Why Open Source Failed - ColinWright
https://medium.com/@johnmark/why-open-source-failed-6cae5d6a9f6
======
wilsonnb3
> So when I write that “open source has failed” I’m obviously not writing from
> a technology perspective,

Well perhaps you could add a few words to the title so that the title
_actually reflects what the article is about_.

The article is actually a critique of capitalism and intellectual properly law
in the US disguised as a discussion about open source software.

At the beginning of the article:

> To say that open source contributed to the overall innovation of the world
> would be a shameful understatement.

> Better would be to say that the world’s computing innovations owe their
> existence to the triumph of open source development

> I don’t know how to calculate the total value of open source software to the
> world, but I do know that if open source software suddenly went away, the
> results would be catastrophic, an existential crisis for humanity.

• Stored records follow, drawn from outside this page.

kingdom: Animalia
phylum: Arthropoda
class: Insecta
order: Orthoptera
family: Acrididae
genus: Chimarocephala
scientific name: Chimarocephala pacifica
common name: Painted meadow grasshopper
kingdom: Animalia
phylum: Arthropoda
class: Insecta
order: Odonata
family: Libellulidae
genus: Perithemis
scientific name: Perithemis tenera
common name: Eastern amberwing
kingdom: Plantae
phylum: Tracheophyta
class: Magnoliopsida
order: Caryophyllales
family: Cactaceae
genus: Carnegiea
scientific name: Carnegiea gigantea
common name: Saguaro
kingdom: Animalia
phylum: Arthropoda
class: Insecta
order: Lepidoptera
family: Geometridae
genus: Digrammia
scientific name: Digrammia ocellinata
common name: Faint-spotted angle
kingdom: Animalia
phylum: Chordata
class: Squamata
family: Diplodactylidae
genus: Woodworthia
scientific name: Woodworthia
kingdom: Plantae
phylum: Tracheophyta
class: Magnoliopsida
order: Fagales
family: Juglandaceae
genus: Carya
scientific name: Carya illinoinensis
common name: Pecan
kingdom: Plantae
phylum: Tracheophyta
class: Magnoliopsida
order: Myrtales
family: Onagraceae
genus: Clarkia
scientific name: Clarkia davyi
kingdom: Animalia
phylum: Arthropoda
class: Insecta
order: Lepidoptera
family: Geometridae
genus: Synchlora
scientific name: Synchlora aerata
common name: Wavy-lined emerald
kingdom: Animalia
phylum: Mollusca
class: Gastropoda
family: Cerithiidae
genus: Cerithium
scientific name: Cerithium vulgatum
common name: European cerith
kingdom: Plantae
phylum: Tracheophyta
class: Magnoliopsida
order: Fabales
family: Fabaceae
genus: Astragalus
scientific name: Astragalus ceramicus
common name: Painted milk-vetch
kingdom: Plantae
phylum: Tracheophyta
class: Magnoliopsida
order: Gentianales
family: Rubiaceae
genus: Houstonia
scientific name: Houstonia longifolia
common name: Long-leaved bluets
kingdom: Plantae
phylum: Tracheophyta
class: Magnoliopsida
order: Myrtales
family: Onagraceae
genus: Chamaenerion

> One could claim, without any exaggeration, that our current world runs on
> open source software or that our modern world would not exist in its current
> form without open source software.

Near the end of the article:

> If the proliferation of open source software cannot begin to resolve our
> issues with concentration of wealth in the technology industry, and in fact
> exacerbates it, then what good is it?

Sure, open source is literally responsible for the world's computer
innovations, providing an incalculable value to the world _but what good is it
anyways_ if it doesn't seize the means of production and cast away the chains
of the bourgeoisie?

Terrible article.